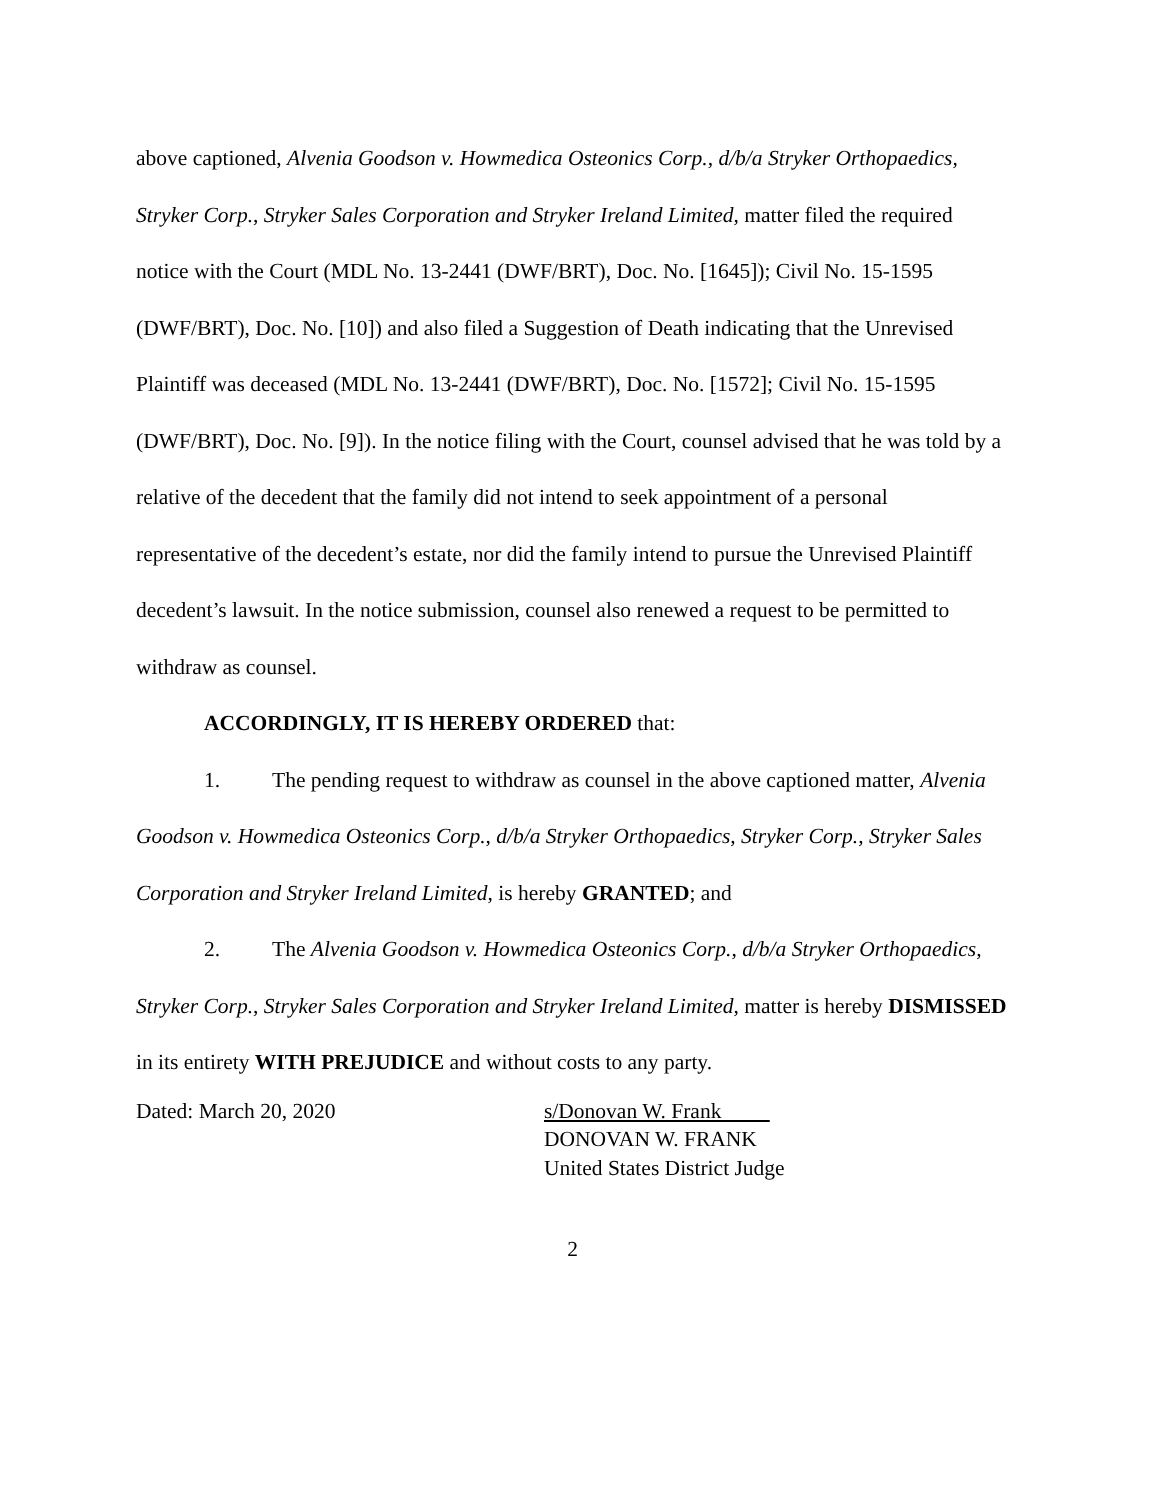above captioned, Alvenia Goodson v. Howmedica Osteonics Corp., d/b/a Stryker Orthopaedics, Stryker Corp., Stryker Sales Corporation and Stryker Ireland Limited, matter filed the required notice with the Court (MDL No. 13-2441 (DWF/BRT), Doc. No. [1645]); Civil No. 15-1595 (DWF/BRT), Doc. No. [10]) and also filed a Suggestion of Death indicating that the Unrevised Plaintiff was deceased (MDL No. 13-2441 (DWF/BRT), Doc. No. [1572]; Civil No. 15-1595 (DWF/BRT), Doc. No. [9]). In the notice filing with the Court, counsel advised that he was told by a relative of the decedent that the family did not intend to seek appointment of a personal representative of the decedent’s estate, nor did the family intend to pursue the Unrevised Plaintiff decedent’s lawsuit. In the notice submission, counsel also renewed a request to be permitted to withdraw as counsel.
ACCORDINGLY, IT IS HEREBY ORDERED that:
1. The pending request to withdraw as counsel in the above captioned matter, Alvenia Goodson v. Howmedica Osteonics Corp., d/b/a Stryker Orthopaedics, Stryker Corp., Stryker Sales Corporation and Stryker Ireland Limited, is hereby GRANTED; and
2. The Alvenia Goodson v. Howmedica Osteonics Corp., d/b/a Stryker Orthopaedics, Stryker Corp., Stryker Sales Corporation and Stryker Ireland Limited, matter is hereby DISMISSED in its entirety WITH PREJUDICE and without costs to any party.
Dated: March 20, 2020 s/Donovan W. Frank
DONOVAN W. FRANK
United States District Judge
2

---

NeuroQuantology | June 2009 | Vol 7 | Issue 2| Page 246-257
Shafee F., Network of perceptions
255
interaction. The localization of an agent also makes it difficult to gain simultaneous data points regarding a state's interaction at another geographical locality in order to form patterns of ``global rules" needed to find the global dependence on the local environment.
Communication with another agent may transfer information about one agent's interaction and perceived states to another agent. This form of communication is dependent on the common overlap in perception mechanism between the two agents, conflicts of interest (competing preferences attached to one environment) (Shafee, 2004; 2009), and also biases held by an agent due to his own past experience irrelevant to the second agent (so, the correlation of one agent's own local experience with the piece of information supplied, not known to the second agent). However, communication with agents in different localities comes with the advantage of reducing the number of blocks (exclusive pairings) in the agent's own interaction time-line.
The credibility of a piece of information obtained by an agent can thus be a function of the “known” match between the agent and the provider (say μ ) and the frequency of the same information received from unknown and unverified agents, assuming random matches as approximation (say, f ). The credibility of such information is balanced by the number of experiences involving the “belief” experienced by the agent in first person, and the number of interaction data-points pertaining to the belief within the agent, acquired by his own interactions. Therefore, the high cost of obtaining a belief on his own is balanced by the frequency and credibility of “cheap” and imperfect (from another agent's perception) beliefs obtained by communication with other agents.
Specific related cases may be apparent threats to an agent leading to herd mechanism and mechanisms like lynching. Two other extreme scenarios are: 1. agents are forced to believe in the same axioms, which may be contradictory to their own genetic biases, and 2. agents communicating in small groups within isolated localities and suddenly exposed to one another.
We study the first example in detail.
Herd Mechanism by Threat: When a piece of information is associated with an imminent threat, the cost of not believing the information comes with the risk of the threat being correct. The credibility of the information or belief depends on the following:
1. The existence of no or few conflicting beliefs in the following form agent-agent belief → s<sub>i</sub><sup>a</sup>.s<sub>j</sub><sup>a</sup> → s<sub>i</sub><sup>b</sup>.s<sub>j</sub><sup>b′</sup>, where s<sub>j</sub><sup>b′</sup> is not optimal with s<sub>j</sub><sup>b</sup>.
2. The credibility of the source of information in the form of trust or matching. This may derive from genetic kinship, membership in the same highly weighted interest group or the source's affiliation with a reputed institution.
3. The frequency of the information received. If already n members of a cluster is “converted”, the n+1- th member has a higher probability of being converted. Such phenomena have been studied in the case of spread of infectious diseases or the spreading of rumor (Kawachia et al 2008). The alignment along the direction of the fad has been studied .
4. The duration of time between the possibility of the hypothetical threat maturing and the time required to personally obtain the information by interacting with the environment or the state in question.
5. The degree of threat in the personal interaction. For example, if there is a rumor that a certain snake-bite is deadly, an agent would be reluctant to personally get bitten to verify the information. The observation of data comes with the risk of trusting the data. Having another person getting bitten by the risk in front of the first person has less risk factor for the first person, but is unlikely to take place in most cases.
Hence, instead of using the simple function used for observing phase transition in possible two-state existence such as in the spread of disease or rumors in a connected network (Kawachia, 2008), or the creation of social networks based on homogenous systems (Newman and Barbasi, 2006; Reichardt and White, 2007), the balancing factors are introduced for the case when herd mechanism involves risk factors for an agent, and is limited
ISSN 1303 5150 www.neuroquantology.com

Required action: "above captioned, Alvenia" marks the first line to copy, and "ACCORDINGLY, IT IS" marks the last. Repeat that stretch above exactly, with no pictures.

Solution to this problem:
above captioned, Alvenia Goodson v. Howmedica Osteonics Corp., d/b/a Stryker Orthopaedics, Stryker Corp., Stryker Sales Corporation and Stryker Ireland Limited, matter filed the required notice with the Court (MDL No. 13-2441 (DWF/BRT), Doc. No. [1645]); Civil No. 15-1595 (DWF/BRT), Doc. No. [10]) and also filed a Suggestion of Death indicating that the Unrevised Plaintiff was deceased (MDL No. 13-2441 (DWF/BRT), Doc. No. [1572]; Civil No. 15-1595 (DWF/BRT), Doc. No. [9]). In the notice filing with the Court, counsel advised that he was told by a relative of the decedent that the family did not intend to seek appointment of a personal representative of the decedent’s estate, nor did the family intend to pursue the Unrevised Plaintiff decedent’s lawsuit. In the notice submission, counsel also renewed a request to be permitted to withdraw as counsel.
ACCORDINGLY, IT IS HEREBY ORDERED that:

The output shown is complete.